┏━━
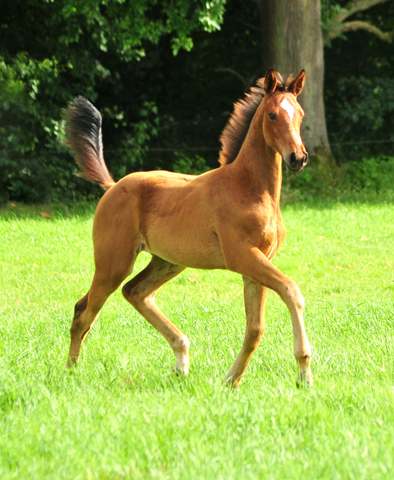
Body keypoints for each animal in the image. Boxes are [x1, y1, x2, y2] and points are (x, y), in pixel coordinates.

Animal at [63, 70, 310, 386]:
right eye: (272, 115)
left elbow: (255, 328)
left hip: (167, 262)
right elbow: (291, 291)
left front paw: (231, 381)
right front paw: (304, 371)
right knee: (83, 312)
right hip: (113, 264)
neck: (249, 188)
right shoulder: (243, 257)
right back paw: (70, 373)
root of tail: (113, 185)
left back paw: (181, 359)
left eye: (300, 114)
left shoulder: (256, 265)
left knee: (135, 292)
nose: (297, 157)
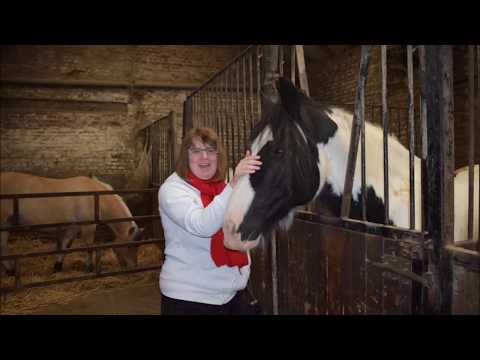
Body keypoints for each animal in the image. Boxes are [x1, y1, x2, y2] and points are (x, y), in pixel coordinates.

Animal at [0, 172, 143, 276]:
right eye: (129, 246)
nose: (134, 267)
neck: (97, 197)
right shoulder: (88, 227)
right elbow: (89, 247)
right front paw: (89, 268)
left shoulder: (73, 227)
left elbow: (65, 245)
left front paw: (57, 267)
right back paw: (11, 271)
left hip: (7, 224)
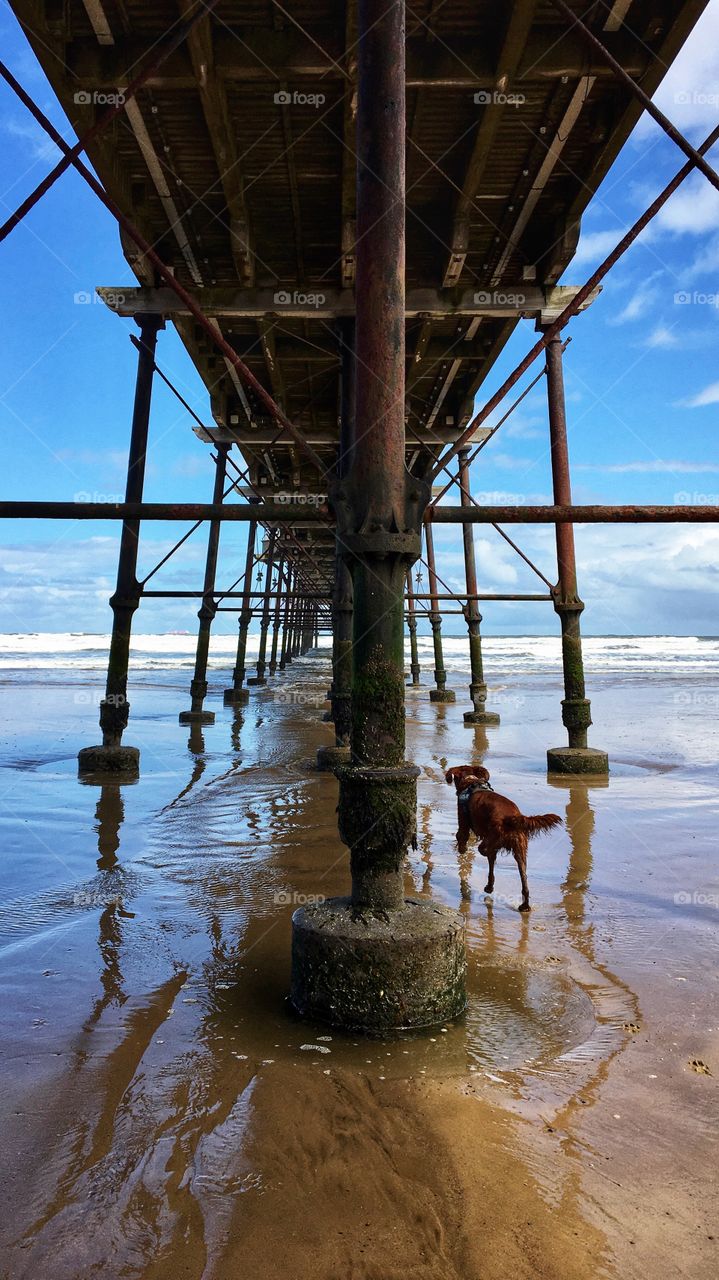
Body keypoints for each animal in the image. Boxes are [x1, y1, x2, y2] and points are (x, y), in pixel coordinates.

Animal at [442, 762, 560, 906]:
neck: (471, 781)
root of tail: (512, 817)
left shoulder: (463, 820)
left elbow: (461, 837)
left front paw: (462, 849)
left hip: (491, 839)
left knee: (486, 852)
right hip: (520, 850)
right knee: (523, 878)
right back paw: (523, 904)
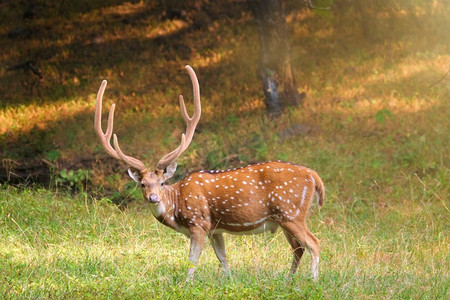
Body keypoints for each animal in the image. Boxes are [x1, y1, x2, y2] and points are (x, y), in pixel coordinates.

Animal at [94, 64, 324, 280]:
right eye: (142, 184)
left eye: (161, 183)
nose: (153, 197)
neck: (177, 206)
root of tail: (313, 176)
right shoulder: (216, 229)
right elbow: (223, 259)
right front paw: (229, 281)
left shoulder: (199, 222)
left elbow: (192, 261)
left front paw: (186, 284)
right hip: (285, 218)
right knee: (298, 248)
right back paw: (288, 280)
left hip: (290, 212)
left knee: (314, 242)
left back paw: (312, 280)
┗━━
┏━━
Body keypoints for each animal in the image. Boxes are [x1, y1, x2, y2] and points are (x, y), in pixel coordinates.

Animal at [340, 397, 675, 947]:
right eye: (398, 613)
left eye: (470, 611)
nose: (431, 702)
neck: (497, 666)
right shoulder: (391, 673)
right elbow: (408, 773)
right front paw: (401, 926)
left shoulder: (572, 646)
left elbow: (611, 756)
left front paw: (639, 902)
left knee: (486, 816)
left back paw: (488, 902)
┗━━
— TASK INSTRUCTIONS —
If a line in the data holds the string "elbow", copy that line.

— TASK ANSWER —
left elbow: (255, 328)
right elbow: (291, 291)
right elbow: (89, 247)
left elbow: (65, 245)
left elbow: (461, 837)
right elbow: (223, 259)
left elbow: (192, 261)
right elbow: (408, 773)
left elbow: (611, 756)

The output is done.